● TEXT SECTION:

*** Begin section ***

‘Drive-in’ theater

Chico Theater Co. 
is back with a fun 
parking-lot production

During a dress rehearsal for The Diaries of Adam and Eve, the Snake (Jeff Dickinson) offers the forbidden fruit to Eve (Holly Quick). (Photo by Randy Ross)

As if to confirm the old theater adage that “the show
 must go on,” in this case despite the pandemic, Chico Theater Company (CTC) is mounting a live theater event in—get this—its Eaton Road parking lot.

The play is The Diaries of Adam and Eve, and it’s based on the Mark Twain novel of the same name, as adapted by Ron Fitzgerald. CTC is presenting it on a makeshift but effective stage built against the back of the theater, facing the back parking lot. Attendees arrive in cars and pickups, pull into their reserved spaces and watch the play either from the comfort of their front seats or, in the case of pickups, sitting on lawn chairs in the truck beds.

There is even a concessions stand serving snacks, beer and wine. The arrangement gives new meaning to the phrase “drive-in theater.”

Interviewed before a recent performance, Marc Edson, CTC’s founder and driving force (he directed this production), said going six months without doing live theater was painful for the members of his troupe. Mounting the play was difficult—among other obstacles, they had to get a use permit from the city—but well worth the effort, he said.

Twain published The Diaries of Adam and Eve in 1906, shortly after his much loved wife, Livy, passed away. As many critics have noted, it’s his most personal work, and also the most emotional. As John Updike wrote, “Adam and Eve … gave Twain a path into intimate feelings unapproached by the beguiling, brusquely fantastic, altogether masculine yarns that dominate his oeuvre.”

*** End section ***

● DATASET EXCERPTS:
*** Begin section ***

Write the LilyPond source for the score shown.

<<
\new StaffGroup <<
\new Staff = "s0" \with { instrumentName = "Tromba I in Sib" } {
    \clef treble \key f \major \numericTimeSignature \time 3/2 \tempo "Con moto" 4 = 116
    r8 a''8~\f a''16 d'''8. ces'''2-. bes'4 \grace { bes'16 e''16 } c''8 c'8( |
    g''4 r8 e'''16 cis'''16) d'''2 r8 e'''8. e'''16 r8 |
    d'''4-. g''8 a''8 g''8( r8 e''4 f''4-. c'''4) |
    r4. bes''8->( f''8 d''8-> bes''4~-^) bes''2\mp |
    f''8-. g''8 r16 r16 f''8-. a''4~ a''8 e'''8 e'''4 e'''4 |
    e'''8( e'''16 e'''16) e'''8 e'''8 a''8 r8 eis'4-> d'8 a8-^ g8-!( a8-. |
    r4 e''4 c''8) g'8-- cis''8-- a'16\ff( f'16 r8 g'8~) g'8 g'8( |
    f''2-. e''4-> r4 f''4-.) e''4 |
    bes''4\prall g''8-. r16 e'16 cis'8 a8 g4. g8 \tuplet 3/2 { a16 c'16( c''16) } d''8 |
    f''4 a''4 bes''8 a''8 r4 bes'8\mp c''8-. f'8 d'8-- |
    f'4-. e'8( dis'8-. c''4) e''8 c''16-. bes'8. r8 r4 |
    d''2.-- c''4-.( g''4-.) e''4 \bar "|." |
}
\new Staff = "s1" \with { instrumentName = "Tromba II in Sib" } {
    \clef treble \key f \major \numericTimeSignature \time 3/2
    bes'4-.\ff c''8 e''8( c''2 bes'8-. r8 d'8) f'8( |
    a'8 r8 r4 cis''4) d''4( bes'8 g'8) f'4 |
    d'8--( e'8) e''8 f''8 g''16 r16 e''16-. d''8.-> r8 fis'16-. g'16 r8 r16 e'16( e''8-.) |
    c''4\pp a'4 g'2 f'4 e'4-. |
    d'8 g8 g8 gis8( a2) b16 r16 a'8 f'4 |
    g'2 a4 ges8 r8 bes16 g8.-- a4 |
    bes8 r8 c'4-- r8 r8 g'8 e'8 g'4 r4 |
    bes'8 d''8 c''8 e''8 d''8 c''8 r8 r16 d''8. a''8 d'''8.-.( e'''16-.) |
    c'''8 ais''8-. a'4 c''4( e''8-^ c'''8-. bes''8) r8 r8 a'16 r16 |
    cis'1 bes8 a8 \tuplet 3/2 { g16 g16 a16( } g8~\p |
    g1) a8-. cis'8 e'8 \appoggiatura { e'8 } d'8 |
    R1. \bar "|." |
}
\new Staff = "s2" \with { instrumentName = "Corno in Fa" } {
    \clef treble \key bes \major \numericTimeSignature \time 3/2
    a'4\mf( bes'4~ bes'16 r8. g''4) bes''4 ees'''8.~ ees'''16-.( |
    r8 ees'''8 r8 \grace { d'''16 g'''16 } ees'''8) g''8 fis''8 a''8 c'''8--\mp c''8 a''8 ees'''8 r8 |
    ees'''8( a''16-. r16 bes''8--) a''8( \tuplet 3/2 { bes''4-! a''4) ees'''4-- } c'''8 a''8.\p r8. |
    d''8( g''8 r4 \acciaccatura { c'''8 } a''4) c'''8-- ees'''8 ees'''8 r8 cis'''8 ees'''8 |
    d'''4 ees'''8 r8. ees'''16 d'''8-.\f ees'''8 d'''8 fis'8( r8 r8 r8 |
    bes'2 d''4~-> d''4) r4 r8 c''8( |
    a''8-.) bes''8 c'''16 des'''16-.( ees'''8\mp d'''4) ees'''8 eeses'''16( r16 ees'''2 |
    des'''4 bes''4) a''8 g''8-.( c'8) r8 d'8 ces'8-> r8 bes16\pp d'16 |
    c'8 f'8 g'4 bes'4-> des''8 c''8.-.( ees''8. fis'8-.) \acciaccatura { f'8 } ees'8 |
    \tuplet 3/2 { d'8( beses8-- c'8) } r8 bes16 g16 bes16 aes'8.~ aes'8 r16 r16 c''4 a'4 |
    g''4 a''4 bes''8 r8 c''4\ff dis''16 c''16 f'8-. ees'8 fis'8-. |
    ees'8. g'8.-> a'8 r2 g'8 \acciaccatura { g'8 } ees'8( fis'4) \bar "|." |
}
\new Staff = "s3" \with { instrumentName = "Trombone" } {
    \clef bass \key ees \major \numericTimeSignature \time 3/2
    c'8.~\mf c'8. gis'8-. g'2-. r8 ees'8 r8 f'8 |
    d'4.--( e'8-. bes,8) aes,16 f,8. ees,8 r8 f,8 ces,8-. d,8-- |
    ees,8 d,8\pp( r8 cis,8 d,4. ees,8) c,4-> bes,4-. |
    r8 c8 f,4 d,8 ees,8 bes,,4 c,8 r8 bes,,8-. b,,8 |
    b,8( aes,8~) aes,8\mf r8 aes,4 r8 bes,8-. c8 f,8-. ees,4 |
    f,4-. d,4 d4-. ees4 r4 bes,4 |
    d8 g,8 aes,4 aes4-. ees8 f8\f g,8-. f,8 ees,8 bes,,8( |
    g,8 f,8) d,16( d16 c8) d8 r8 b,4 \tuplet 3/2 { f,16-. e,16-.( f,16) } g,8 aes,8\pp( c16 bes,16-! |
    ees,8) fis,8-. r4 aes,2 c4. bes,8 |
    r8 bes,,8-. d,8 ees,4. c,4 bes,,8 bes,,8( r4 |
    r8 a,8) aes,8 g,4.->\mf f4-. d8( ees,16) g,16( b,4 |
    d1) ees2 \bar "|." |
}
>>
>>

*** End section ***

● TASK REQUIREMENTS:
A. Print everything in the theater article from "Chico Theater Co." down to "the truck beds.".
B. Translate this sentence from the theater article into Spanish: "There is even a concessions stand serving snacks, beer and wine."
The material is separate from the theater article.

● RESULTS FOR EACH TASK:
A.
Chico Theater Co. 
is back with a fun 
parking-lot production

During a dress rehearsal for The Diaries of Adam and Eve, the Snake (Jeff Dickinson) offers the forbidden fruit to Eve (Holly Quick). (Photo by Randy Ross)

As if to confirm the old theater adage that “the show
 must go on,” in this case despite the pandemic, Chico Theater Company (CTC) is mounting a live theater event in—get this—its Eaton Road parking lot.

The play is The Diaries of Adam and Eve, and it’s based on the Mark Twain novel of the same name, as adapted by Ron Fitzgerald. CTC is presenting it on a makeshift but effective stage built against the back of the theater, facing the back parking lot. Attendees arrive in cars and pickups, pull into their reserved spaces and watch the play either from the comfort of their front seats or, in the case of pickups, sitting on lawn chairs in the truck beds.

B. Incluso hay un puesto de venta que ofrece refrigerios, cerveza y vino.